• **TASK PROMPT**: Write out the listing below in full and exactly, leaving out every picture.

──────── SUPPLIED INFORMATION ────────

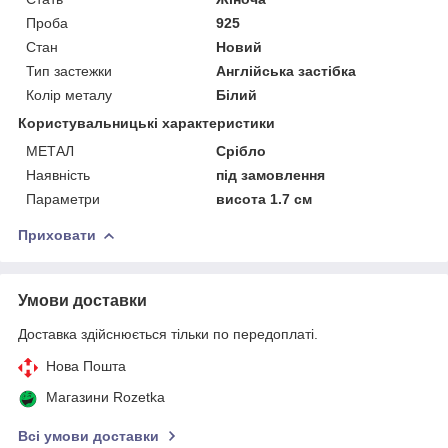
Проба
925
Стан
Новий
Тип застежки
Англійська застібка
Колір металу
Білий
Користувальницькі характеристики
МЕТАЛ
Срібло
Наявність
під замовлення
Параметри
висота 1.7 см
Приховати
Умови доставки
Доставка здійснюється тільки по передоплаті.
Нова Пошта
Магазини Rozetka
Всі умови доставки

────────

• **ANSWER BOX**:
Проба
925
Стан
Новий
Тип застежки
Англійська застібка
Колір металу
Білий
Користувальницькі характеристики
МЕТАЛ
Срібло
Наявність
під замовлення
Параметри
висота 1.7 см
Приховати
Умови доставки
Доставка здійснюється тільки по передоплаті.
Нова Пошта
Магазини Rozetka
Всі умови доставки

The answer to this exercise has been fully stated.